The Great Lakes are linked to the world’s ports through a system of channels, locks and dams stretching from Duluth, MN to the Gulf of St. Lawrence -- a 2,340-mile journey. And while it is a vitally important source of jobs and revenue, the shipping industry is also a major source of environmental damage. The erosion of shorelines and wetland habitats are of special note, especially during high water periods.
Point Source Pollution by Caratoes (HK)
Cara's mural conveys the idea that we are all in this environmental fight together and we "share the same aquarium," whether we are visibly connected or not. Point source pollution in the region has been problematic for decades. The majority of people living in Ontario are on the Great Lakes watershed…everything we do as individuals, governments, and industry affects the water and the ecosystems it supports.
In recent years, there has been a decrease in point-source pollution that can be attributed to a specific industry, chemical, or company, largely thanks to the government action in the form of bi-national legislation, such as the Great Lakes Water Quality Agreement (GLWQA).
However, we still face threats from PBDEs (flame-retardant chemicals), increasing mercury levels in harbours, re-suspension of contaminated sediments due to runoff and atmospheric deposition, and on. It's a cycles, what goes down the drain, resurfaces.
invasive vs disappearing species by Olivier Bonnard (MTL)

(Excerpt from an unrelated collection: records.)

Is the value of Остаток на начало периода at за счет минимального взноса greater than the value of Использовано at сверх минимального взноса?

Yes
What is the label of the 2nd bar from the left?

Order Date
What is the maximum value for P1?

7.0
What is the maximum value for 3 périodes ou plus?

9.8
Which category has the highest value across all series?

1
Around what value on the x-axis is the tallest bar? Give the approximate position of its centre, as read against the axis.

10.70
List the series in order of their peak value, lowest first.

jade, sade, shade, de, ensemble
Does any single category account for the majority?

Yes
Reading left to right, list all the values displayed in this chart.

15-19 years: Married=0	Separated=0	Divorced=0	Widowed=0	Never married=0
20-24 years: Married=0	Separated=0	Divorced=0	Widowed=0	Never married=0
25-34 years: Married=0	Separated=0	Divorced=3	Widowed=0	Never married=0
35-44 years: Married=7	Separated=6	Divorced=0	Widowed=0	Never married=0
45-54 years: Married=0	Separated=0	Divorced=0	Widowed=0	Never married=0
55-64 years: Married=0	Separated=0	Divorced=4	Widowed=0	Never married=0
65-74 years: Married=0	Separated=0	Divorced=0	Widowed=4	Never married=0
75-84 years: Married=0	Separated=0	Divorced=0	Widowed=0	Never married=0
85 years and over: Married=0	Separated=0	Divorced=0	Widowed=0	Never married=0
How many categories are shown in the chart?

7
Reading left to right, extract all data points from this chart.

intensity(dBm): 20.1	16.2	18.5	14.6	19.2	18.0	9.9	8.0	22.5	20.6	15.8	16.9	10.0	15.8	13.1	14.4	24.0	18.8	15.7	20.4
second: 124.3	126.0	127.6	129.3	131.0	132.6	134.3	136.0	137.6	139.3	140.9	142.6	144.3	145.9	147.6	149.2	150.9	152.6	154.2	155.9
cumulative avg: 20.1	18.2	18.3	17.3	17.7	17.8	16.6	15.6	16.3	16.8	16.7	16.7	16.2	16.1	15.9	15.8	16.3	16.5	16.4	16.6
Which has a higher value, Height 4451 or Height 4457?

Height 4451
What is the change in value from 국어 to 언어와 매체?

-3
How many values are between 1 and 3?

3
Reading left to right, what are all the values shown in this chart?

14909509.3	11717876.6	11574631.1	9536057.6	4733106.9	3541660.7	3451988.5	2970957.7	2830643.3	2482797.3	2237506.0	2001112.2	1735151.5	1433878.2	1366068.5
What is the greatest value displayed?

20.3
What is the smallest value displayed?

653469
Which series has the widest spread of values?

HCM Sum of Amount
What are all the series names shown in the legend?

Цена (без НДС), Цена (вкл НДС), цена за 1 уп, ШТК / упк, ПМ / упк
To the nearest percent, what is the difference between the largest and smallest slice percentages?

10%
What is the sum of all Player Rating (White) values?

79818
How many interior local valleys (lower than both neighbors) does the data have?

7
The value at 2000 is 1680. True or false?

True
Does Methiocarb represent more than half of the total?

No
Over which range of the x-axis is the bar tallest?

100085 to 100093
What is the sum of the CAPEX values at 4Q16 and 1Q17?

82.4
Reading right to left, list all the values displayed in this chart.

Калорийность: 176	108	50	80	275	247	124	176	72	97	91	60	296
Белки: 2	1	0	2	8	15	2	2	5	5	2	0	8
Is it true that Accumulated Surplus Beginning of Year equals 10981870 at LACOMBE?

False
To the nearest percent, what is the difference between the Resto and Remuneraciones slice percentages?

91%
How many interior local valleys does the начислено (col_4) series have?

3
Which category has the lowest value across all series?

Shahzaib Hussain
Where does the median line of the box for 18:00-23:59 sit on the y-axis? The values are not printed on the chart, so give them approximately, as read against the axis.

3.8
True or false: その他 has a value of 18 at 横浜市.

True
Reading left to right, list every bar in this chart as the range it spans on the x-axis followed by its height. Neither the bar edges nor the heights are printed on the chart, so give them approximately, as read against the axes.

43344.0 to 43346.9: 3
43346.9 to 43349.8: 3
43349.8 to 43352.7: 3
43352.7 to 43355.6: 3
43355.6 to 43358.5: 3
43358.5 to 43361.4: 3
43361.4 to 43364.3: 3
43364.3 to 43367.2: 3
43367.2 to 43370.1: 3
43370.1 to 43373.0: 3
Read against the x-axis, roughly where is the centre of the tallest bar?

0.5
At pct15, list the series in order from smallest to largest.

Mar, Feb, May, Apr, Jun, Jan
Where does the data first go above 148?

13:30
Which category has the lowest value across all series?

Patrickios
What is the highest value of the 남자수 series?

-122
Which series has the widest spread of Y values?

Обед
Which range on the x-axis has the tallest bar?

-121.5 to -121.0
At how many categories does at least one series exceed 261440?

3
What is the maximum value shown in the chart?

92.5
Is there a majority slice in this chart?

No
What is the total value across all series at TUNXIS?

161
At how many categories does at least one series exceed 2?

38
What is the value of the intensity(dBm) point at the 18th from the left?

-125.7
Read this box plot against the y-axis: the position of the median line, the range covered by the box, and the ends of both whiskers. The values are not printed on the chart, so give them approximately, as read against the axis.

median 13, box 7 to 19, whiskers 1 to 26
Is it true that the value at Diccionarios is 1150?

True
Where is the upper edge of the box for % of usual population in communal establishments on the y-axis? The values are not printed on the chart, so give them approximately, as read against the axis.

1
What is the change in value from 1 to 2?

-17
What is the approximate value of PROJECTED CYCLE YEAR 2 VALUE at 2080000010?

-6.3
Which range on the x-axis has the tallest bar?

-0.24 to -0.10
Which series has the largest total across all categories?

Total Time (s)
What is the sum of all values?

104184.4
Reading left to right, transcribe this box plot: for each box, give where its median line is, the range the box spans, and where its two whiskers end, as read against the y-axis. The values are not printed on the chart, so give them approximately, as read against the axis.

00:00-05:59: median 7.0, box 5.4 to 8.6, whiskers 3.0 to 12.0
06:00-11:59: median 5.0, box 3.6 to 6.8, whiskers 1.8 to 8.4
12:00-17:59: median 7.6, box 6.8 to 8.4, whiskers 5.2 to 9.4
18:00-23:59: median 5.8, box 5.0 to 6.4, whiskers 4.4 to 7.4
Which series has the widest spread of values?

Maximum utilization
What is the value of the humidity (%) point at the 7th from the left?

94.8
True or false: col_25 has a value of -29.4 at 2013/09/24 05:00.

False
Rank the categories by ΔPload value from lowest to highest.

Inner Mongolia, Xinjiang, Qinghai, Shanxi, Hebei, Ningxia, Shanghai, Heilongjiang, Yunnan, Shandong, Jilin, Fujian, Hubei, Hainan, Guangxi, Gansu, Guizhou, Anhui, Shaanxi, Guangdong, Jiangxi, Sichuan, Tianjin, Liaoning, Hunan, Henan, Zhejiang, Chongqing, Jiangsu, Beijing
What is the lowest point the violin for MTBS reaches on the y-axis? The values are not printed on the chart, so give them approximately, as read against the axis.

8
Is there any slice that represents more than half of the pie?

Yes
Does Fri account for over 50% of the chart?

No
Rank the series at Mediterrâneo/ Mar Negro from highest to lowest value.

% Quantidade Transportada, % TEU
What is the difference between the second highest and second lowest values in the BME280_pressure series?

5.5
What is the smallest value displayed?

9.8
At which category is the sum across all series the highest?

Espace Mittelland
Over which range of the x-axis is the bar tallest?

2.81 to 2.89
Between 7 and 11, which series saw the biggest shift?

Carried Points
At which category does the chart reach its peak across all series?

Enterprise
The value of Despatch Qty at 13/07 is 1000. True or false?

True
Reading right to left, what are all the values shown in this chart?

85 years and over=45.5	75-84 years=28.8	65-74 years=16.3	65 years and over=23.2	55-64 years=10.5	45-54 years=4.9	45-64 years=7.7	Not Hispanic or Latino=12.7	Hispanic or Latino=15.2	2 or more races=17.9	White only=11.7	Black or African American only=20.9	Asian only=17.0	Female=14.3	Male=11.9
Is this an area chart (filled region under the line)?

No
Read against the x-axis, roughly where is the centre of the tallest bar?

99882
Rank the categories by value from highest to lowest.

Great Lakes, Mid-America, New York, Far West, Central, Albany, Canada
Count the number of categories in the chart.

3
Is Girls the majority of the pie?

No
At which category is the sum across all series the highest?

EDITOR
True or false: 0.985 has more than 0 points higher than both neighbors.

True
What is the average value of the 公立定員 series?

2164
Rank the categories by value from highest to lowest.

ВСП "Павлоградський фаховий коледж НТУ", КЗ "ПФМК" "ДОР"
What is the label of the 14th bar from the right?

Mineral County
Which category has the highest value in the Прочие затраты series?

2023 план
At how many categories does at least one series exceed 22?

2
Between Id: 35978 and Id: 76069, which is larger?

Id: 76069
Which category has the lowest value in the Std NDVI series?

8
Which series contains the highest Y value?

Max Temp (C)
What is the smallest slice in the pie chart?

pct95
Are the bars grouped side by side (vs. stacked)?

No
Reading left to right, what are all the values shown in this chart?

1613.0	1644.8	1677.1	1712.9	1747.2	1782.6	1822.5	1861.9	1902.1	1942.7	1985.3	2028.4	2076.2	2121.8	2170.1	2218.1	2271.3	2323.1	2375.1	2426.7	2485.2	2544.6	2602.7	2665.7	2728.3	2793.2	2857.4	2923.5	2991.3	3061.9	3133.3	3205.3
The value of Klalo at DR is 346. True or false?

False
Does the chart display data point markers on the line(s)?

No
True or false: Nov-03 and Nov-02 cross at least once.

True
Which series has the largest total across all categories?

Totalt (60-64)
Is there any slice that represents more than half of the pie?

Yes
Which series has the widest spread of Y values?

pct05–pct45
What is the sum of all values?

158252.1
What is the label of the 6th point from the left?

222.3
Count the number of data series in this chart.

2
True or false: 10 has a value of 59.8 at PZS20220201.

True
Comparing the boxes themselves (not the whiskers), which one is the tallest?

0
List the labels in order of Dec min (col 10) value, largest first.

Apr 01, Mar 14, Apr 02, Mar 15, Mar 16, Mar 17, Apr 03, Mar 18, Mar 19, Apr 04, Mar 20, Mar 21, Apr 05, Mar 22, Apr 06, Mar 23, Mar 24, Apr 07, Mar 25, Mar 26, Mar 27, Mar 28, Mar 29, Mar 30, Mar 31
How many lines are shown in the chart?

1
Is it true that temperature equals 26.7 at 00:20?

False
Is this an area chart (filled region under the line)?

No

Olivier's mural combines two topics, invasive species vs. disappearing native species. The mural depicts figurative monster creatures living on the top of the Great Lakes, threatening the native species living in the bottom. A juxtaposition of invasive plant forms and seaweed living in this unique oneiric world, half realistic and half terrifying, which represents the possession and submission from one animal to another and the risks of Ontario’s native species. He hopes to inspire global awareness of this largely under-addresses issue.
Great Lakes Wetlands by Jon Todd (TO)
Jon Todd's mural depicts a large scale Cormorant bird composed of plants, birds and animals found in the Great Lakes Wetlands. "This ecosystem provides a crucial habitat for the many fish and animal species of the Great Lakes and is in danger of being destroyed due to controlled flooding and draining."